For those of you that haven’t been around here often, let me make it abundantly clear that I am by no means a religious person. I was raised Catholic, ex-communicated myself about a decade ago, and have had an ambivalent relationship at best with organized religions ever since. So, this is not coming from someone pushing a religious agenda.
I wrote before about the Muslim center going up near Ground Zero, and suggested that ministers consecrate the ground in question. That was recognition of what is done traditionally with hallowed ground. While I am not religious, I understand that there are religious ceremonies and traditions involved in declaring a given location as hallowed ground. Now, in the context of 9/11, there is a secular definition of “hallowed ground”. It is a term that is mentioned primarily when one is talking of the Flight 93 crash site, if for no other reason because of logistics. But the fact remains that the general public is forbidden from setting foot on the crash site itself, and that is by order of the National Park Service. The final park policy listed on that page reads:
10. The crash site itself is accessible only to Flight 93 passenger and crew family members.
It wasn’t a church, or a religious leader that determined it was best to leave that field for only the families of those lost in that crash. It was the decision of secular leaders in our Federal government, and in the organizations created to facilitate the construction of a permanent monument to those that were lost that day. To suggest that the public be forbidden from setting foot on any of the properties that had been the resting place of human remains from the attacks on 9/11 is utterly impractical – and probably unenforceable – in New York and D.C. But that does not mean that those bits of land are undeserving of special treatment otherwise.
Katha Pollitt at “The Nation” suggests that this is a First Amendment issue, as I flippantly did previously.
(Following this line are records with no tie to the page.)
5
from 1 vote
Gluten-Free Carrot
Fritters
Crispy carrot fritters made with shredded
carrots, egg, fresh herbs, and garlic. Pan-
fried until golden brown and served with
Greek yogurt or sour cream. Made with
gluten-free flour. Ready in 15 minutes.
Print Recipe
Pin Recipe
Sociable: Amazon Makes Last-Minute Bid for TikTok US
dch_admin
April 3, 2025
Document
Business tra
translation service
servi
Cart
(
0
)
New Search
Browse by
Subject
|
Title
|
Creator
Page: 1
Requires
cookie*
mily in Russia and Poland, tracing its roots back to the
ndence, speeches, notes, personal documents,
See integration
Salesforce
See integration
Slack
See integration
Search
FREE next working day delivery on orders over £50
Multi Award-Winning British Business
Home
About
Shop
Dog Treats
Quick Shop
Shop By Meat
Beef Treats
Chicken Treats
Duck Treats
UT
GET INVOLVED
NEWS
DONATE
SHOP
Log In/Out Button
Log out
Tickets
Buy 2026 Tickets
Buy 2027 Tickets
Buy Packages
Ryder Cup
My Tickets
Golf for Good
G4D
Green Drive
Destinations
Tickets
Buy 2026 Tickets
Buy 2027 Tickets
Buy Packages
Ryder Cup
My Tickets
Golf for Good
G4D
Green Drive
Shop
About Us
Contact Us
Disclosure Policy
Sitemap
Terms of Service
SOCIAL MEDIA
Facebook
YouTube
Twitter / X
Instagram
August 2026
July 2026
While she calls foul against the Religious Right for intolerance toward Muslims in general, I suggested that the most convenient way to remind the public of the importance of that particular piece of real estate would be to have ministers consecrate it as they do when creating a burial ground. But that is not enough. The argument could be made that the remains have been removed, just as they were (as best as they could) from the land at the Flight 93 crash site.
So does that mean that the ones that died in New York were somehow less valuable than the ones that died in Pennsylvania? I hope not. While we can’t restrict the public from setting foot on that property in New York – at least not beyond Ground Zero, if that becomes the final decision for that site – what is wrong with restricting precisely which organizations can build in those locations? Yes, the argument is primarily being made by intolerant religious zealots, but that does not mean that there are no secular arguments worth considering. As the grandchild of a WWII veteran of German descent, I was raised to understand the concept of respect given to fallen heroes – military or civilian. My grandfather taught me that he worked during that war to keep aircraft in the air so that they could bomb his cousins, and that he was alright with that concept because he knew that it was duty to work for the U.S. military. He would play a record with a documentary on D-Day on the anniversary of that battle every year. But because of his German heritage, he never participated in anything related to remembering Holocaust victims. “I didn’t commit those crimes, but my family did. It is not my place to be there,” was his simple reply. The Jewish friends he had eventually gave up on asking him to those events once they understood that his choice was out of respect for them. He saw himself as a German-American, and as such, in spite of helping to fight the Germans during the war, he felt he didn’t have the right to participate in activities honoring Holocaust victims.
In hind sight, it seems a bit of overkill, but if nothing else, my grandfather was an honorable man. And when I first heard the talk of a Muslim center being proposed anywhere close to Ground Zero, I immediately thought of him. This is not about intolerance, religion, or potential terrorist plots being facilitated by people in that building. It is about respect. It is not about appearing as the more tolerant nation on the world stage, nor is it about First Amendment freedoms. It is about respect. It is not about healing wounds of the past, or building bridges between religious organizations in the future. Yes, I will say it once more, it is about respect. There is one thing that the Religious Right has said that is absolutely accurate in this – failing to question the motives of the ones seeking to build this Muslim Center so close to Ground Zero is a huge mistake. If these people are honestly blameless, and have no ulterior motives in this choice, then they should have backed down when the people started saying it was disrespectful to the memories of those that died near and on that ground. Their religion is not so flawed that it fails to recognize that it is right and proper to respect the memories of the dead, particularly those lost violently in battle. That is what that day was. Those people were civilian casualties of war. Their memory deserves respect, including restricting organizations that share the same belief system that their murderers followed from using the land where they died. Or we can start the debate of the true value of lost lives. Who wants to start by explaining why the lives of the passengers and crew of Flight 93 were more valuable than the lives of the ones whose body parts landed where that Muslim center is proposed to be built?